Thirty Dalit families in Odisha’s Khordha district, who have been allegedly facing social boycott by members of the upper castes in their village for over six months, have threatened not to exercise their franchise in the Lok Sabha election.
Upper castes have allegedly ostracised the families by barring them from shops, not giving them job opportunities and stopping other essential services for them in Chhanagiri village, about 60km from Bhubaneswar.
Members of the upper castes had allegedly ganged up to impose a social boycott on these families after one of them lodged a police complaint for caste discrimination in October last year.
Denied glass of water
“In October, my six-year-old granddaughter was denied a glass of water in a hotel run by an upper caste family. Nobody in the village paid heed to us when we raised the issue of discrimination. Subsequently, we approached the police,” said 60-year-old Shantanu Nayak.
“Members of the upper castes felt offended as we sought police help. They decided not to cooperate with us on any issue. Since then, we have been deprived of basic services in the village. Despite our appeal in different fora, the social boycott continues,” said Mr. Nayak.

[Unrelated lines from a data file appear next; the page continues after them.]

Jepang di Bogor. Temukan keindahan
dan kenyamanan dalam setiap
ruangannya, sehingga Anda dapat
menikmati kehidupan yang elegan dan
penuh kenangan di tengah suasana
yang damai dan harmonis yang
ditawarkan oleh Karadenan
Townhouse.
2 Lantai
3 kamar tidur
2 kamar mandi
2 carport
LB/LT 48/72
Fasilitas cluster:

Earlier this week, the Odisha Human Rights Commission (OHRC) intervened in the matter and directed the Khordha district administration to visit the affected families and take action in accordance with the SC/ST Prevention of Atrocities Act and provide protection to the Dalit families.
The commission also issued a stern warning to government officials to ensure that the issue is sorted out in a time-bound manner.
“The social boycott is a blot on our society in this era. I have worked in the Indian Army and served the nation. After retirement, I am now subjected to this discriminatory treatment. It appears that we have ceased to be citizens of the country. It is better that we stay away from voting,” said Subhash Nayak, a resident of Chhanagiri village.
“This is a case in which the fundamental right to life, liberty, equality and dignity has been violated,” said Biswapriya Kanungo, a human rights lawyer who took up the issue with the OHRC.